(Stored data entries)
* * * * * * * * *

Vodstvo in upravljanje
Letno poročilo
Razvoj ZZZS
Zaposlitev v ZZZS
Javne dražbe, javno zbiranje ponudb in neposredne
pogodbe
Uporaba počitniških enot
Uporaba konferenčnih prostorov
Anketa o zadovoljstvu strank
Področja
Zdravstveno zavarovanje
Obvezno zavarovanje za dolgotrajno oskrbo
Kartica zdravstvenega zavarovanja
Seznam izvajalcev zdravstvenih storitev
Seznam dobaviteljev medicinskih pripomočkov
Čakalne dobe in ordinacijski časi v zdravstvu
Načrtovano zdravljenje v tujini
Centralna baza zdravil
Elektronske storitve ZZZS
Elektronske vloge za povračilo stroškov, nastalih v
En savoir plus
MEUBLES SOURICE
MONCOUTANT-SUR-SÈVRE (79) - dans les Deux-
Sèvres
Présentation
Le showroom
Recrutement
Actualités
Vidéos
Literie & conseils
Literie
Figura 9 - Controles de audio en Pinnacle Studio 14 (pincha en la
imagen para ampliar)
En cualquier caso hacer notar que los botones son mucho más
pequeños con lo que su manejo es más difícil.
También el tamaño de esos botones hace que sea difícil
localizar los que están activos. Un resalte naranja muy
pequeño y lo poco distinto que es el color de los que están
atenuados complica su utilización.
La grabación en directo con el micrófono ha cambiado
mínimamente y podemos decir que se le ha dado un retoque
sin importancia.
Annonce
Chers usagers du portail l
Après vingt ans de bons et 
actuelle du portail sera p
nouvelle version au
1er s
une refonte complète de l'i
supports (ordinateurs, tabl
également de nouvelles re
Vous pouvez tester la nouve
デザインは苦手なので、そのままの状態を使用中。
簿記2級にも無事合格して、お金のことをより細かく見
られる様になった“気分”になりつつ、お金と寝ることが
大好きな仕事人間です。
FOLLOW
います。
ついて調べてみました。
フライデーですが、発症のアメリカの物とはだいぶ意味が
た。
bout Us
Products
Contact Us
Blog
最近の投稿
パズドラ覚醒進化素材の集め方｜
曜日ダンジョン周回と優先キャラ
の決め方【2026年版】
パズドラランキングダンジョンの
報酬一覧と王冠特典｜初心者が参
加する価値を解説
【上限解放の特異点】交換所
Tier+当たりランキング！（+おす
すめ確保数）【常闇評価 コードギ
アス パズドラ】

* * * * * * * * *

Assignment >> Set the entries above down again, each one exactly as written.

Written answer >>
Vodstvo in upravljanje
Letno poročilo
Razvoj ZZZS
Zaposlitev v ZZZS
Javne dražbe, javno zbiranje ponudb in neposredne
pogodbe
Uporaba počitniških enot
Uporaba konferenčnih prostorov
Anketa o zadovoljstvu strank
Področja
Zdravstveno zavarovanje
Obvezno zavarovanje za dolgotrajno oskrbo
Kartica zdravstvenega zavarovanja
Seznam izvajalcev zdravstvenih storitev
Seznam dobaviteljev medicinskih pripomočkov
Čakalne dobe in ordinacijski časi v zdravstvu
Načrtovano zdravljenje v tujini
Centralna baza zdravil
Elektronske storitve ZZZS
Elektronske vloge za povračilo stroškov, nastalih v
En savoir plus
MEUBLES SOURICE
MONCOUTANT-SUR-SÈVRE (79) - dans les Deux-
Sèvres
Présentation
Le showroom
Recrutement
Actualités
Vidéos
Literie & conseils
Literie
Figura 9 - Controles de audio en Pinnacle Studio 14 (pincha en la
imagen para ampliar)
En cualquier caso hacer notar que los botones son mucho más
pequeños con lo que su manejo es más difícil.
También el tamaño de esos botones hace que sea difícil
localizar los que están activos. Un resalte naranja muy
pequeño y lo poco distinto que es el color de los que están
atenuados complica su utilización.
La grabación en directo con el micrófono ha cambiado
mínimamente y podemos decir que se le ha dado un retoque
sin importancia.
Annonce
Chers usagers du portail l
Après vingt ans de bons et 
actuelle du portail sera p
nouvelle version au
1er s
une refonte complète de l'i
supports (ordinateurs, tabl
également de nouvelles re
Vous pouvez tester la nouve
デザインは苦手なので、そのままの状態を使用中。
簿記2級にも無事合格して、お金のことをより細かく見
られる様になった“気分”になりつつ、お金と寝ることが
大好きな仕事人間です。
FOLLOW
います。
ついて調べてみました。
フライデーですが、発症のアメリカの物とはだいぶ意味が
た。
bout Us
Products
Contact Us
Blog
最近の投稿
パズドラ覚醒進化素材の集め方｜
曜日ダンジョン周回と優先キャラ
の決め方【2026年版】
パズドラランキングダンジョンの
報酬一覧と王冠特典｜初心者が参
加する価値を解説
【上限解放の特異点】交換所
Tier+当たりランキング！（+おす
すめ確保数）【常闇評価 コードギ
アス パズドラ】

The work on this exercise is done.